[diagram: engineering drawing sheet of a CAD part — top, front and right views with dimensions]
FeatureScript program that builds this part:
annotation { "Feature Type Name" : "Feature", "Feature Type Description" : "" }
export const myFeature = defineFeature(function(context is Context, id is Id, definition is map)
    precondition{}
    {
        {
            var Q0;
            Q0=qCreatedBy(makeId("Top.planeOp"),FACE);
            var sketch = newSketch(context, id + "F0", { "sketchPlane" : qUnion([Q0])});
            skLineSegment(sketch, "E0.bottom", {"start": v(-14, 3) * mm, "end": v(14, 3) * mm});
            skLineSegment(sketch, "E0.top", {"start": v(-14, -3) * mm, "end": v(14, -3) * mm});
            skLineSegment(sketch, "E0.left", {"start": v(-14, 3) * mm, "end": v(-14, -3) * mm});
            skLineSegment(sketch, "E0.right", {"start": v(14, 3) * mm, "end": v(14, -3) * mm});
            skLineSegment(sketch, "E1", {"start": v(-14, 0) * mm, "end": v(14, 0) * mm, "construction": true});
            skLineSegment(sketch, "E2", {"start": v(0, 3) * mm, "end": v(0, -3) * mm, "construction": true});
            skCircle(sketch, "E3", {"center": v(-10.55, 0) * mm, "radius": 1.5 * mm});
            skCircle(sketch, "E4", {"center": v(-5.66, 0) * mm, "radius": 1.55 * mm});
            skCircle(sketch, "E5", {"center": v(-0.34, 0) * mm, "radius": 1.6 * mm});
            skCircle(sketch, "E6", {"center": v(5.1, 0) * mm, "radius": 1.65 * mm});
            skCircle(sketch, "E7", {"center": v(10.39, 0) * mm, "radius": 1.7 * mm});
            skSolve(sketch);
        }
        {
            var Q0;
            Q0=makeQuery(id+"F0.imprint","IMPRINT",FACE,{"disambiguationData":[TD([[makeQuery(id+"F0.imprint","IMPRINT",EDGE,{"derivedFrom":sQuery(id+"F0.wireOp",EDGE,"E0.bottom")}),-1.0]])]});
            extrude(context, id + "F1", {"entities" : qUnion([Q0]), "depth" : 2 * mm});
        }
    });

## Exercise brief:
State how many lines of the records above contain the string "center", counting only matches with the same case, and give only the number.

## Exercise answer:
5